— PASSAGE TO READ —
--

Kilauea is venting: My postage-stamp sized piece of Hawaii

Dec 2014: University of Hawaii Forestry Professor JB Friday helps me nip an invasive albezia tree in the bud 


UPDATE June 2023: my Hawaii lot is for sale for a mele (song). Read a quick bio of the Big Island
Contact Lisa Roach of Savio Realty, lisar@savio.com, Cell 808-494-8575, Office (808) 965-9500

Here's the listing

This is a very decent buildable lot on the big Island of Hawaii - a mile and a half from the cute and cool hippie town of Pahoa and 20 miles up a highway to Hilo. After years at the sub-$3-4k mark, prices have gone up very slightly, but still incredibly cheap for a piece of land IN HAWAII. We are talking under $10K for most lots in subdivisions with roads, electricity and yes, some with town water and even a community center.

--

— WORK TASK 1 —
According to the page about the Hawaii lot, how far is the lot from the town of Pahoa?

--

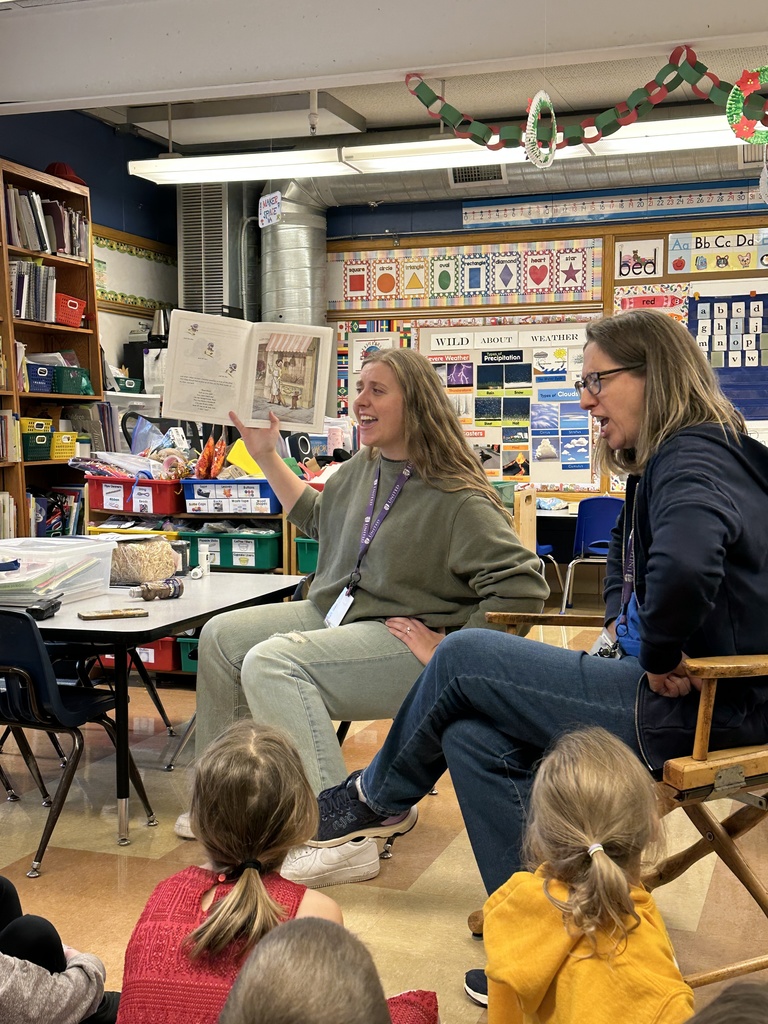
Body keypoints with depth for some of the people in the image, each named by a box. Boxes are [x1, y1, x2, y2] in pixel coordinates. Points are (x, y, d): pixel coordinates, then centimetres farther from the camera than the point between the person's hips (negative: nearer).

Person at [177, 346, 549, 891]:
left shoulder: (457, 498, -19)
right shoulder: (361, 469, 7)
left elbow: (523, 588, -23)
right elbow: (316, 515, 29)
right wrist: (267, 455, 23)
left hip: (402, 640, -9)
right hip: (335, 615, 10)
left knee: (270, 664, -28)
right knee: (222, 636, 9)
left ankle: (340, 840, -27)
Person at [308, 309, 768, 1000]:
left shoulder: (695, 459, -18)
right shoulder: (664, 461, 14)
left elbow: (683, 565, -41)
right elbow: (627, 558, 33)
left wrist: (661, 655, -24)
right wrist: (623, 622, 14)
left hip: (698, 706, -10)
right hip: (674, 684, 10)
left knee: (465, 658, -5)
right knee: (471, 737, 3)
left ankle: (375, 797, 20)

--

— WORK TASK 2 —
Rewrite the records from their first line through the line containing "left hip: (402, 640, -9)", replacing "centimetres" with "cm" and leaving everything else unchanged. Leave out the picture.

— ANSWER BOX 1 —
A mile and a half.

— ANSWER BOX 2 —
Body keypoints with depth for some of the people in the image, each named by a box. Boxes are [x1, y1, x2, y2] in pixel coordinates. Points are (x, y, d): pixel coordinates, then cm farther from the camera than the point between the person's hips (negative: nearer).

Person at [177, 346, 549, 891]:
left shoulder: (457, 498, -19)
right shoulder: (361, 469, 7)
left elbow: (523, 588, -23)
right elbow: (316, 515, 29)
right wrist: (267, 455, 23)
left hip: (402, 640, -9)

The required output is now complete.